Prawns in Aromatic Spicy Soy Sauce

This is one of the easiest and my go to recipe whenever I see large prawns. And last Saturday when I went to the market, boy, were there some super HUGE prawns at the regular seafood market stall!

Even though it cost $24 a kilo, I bought it because it looked sooooo tempting! Look how huge these prawns are!

After cleaning the innards and cutting off half of it’s head, I marinated them in white pepper and deep fried all of them till fully cooked.

After frying the prawns, remove them, then discard the oil and replace the wok with fresh cooking oil. Add chopped garlic, three sprigs of curry leaves (from my potted plant 🙂 ) and slices of red bird’s eye chillies.

Once these aromatics are fried fragrant, add the prawns back to the wok and add about 3 tablespoons of Indonesian kecap manis and a squeeze of lime juice from half a lime. Season with a bit of salt and that’s it! I love love love this simple dish of spicy fragrant soy based sauce.
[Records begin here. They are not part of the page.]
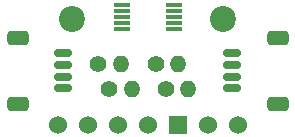
<source format=gts>
%TF.GenerationSoftware,KiCad,Pcbnew,7.0.1-3b83917a11~172~ubuntu20.04.1*%
%TF.CreationDate,2023-03-16T21:36:44-04:00*%
%TF.ProjectId,I2C-ToF-Companion,4932432d-546f-4462-9d43-6f6d70616e69,rev?*%
%TF.SameCoordinates,Original*%
%TF.FileFunction,Soldermask,Top*%
%TF.FilePolarity,Negative*%
%FSLAX46Y46*%
G04 Gerber Fmt 4.6, Leading zero omitted, Abs format (unit mm)*
G04 Created by KiCad (PCBNEW 7.0.1-3b83917a11~172~ubuntu20.04.1) date 2023-03-16 21:36:44*
%MOMM*%
%LPD*%
G01*
G04 APERTURE LIST*
G04 Aperture macros list*
%AMRoundRect*
0 Rectangle with rounded corners*
0 $1 Rounding radius*
0 $2 $3 $4 $5 $6 $7 $8 $9 X,Y pos of 4 corners*
0 Add a 4 corners polygon primitive as box body*
4,1,4,$2,$3,$4,$5,$6,$7,$8,$9,$2,$3,0*
0 Add four circle primitives for the rounded corners*
1,1,$1+$1,$2,$3*
1,1,$1+$1,$4,$5*
1,1,$1+$1,$6,$7*
1,1,$1+$1,$8,$9*
0 Add four rect primitives between the rounded corners*
20,1,$1+$1,$2,$3,$4,$5,0*
20,1,$1+$1,$4,$5,$6,$7,0*
20,1,$1+$1,$6,$7,$8,$9,0*
20,1,$1+$1,$8,$9,$2,$3,0*%
G04 Aperture macros list end*
%ADD10C,2.200000*%
%ADD11R,1.425000X0.300000*%
%ADD12C,1.400000*%
%ADD13O,1.400000X1.400000*%
%ADD14C,1.524000*%
%ADD15R,1.524000X1.524000*%
%ADD16RoundRect,0.150000X-0.625000X0.150000X-0.625000X-0.150000X0.625000X-0.150000X0.625000X0.150000X0*%
%ADD17RoundRect,0.250000X-0.650000X0.350000X-0.650000X-0.350000X0.650000X-0.350000X0.650000X0.350000X0*%
%ADD18RoundRect,0.150000X0.625000X-0.150000X0.625000X0.150000X-0.625000X0.150000X-0.625000X-0.150000X0*%
%ADD19RoundRect,0.250000X0.650000X-0.350000X0.650000X0.350000X-0.650000X0.350000X-0.650000X-0.350000X0*%
G04 APERTURE END LIST*
D10*
X154990800Y-71069200D03*
D11*
X146378000Y-69866000D03*
X146378000Y-70366000D03*
X146378000Y-70866000D03*
X146378000Y-71366000D03*
X146378000Y-71866000D03*
X150802000Y-71866000D03*
X150802000Y-71366000D03*
X150802000Y-70866000D03*
X150802000Y-70366000D03*
X150802000Y-69866000D03*
D12*
X145343800Y-77012800D03*
D13*
X147243800Y-77012800D03*
D14*
X156210000Y-80010000D03*
X153670000Y-80010000D03*
D15*
X151130000Y-80010000D03*
D14*
X148590000Y-80010000D03*
X146050000Y-80010000D03*
X143510000Y-80010000D03*
X140970000Y-80010000D03*
D12*
X144412800Y-74904600D03*
D13*
X146312800Y-74904600D03*
D12*
X149285200Y-74904600D03*
D13*
X151185200Y-74904600D03*
D16*
X141446000Y-73930000D03*
X141446000Y-74930000D03*
X141446000Y-75930000D03*
X141446000Y-76930000D03*
D17*
X137571000Y-72630000D03*
X137571000Y-78230000D03*
D10*
X142189200Y-71069200D03*
D18*
X155702000Y-76938000D03*
X155702000Y-75938000D03*
X155702000Y-74938000D03*
X155702000Y-73938000D03*
D19*
X159577000Y-78238000D03*
X159577000Y-72638000D03*
D12*
X150114600Y-77012800D03*
D13*
X152014600Y-77012800D03*
M02*

</source>
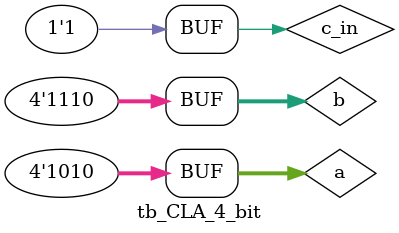
<source format=v>
`timescale 1ns/1ps

/* 

    * Assignment - 3
    * Problem - 2.b
    * Semester - 5 (Autumn)
    * Group - 56
    * Group members - Utsav Mehta (20CS10069) and Vibhu (20CS10072)

*/

module tb_CLA_4_bit;

    // Inputs and Outputs
    reg [3:0] a, b;
    reg c_in;
    wire [3:0] sum;
    wire c_out;

    // Module Instantiations (Unit Under Test)
    CLA_4_bit tb_(.a(a), .b(b), .sum(sum), .c_in(c_in), .c_out(c_out));

    initial begin

        $monitor("Input_a = %b, Input_b = %b, Carry_in = %b, Sum = %b, Carry_out =  %b", a, b, c_in, sum, c_out);

        // Input values initialization
        a = 4'b1111; b=4'b1100; c_in = 1;
        #50;
        a = 4'b0101; b=4'b0100; c_in = 0;
        #50;
        a = 4'b1011; b=4'b1001; c_in = 0;
        #50;
        a = 4'b1010; b=4'b1110; c_in = 1;

    end

endmodule
</source>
Sprinkle with a smattering of coriander leaves (cilantro) and mint (both I got from my potted plants.) 🙂

Poultry

French-inspired Roast Chicken

Today’s meal is so simple but soooooo flavourful. Maybe I can call it chicken provencale but I don’t want to offend any food purists out there. But all I know it’s definitely delish! Served with my garlic and rosemary focaccia (well, the Italians had to make a presence here because currently it’s the easiest bread I know how to bake!). The family totally loved this dish!

Coat seasoned chicken pieces (yes, you have to salt the chicken too) in seasoned flour (salt and black pepper), then when one side is browned, turn over, add fresh rosemary, plenty of garlic pieces and a sprinkling of herbs de Provence (I just used the bottled herbs).
Turn over again after the other side is browned and now add two tomatoes, wedged. I added about 1/2 cup of boxed chicken stock and then transferred the entire thing to the oven.
Slightly charred because I used the roasting setting (I have impatient kids forever asking for food!) but the flavour from all this is sublime!
And now I’m worried there isn’t enough chicken! Looks like I will have to cook something else soon for later in the day!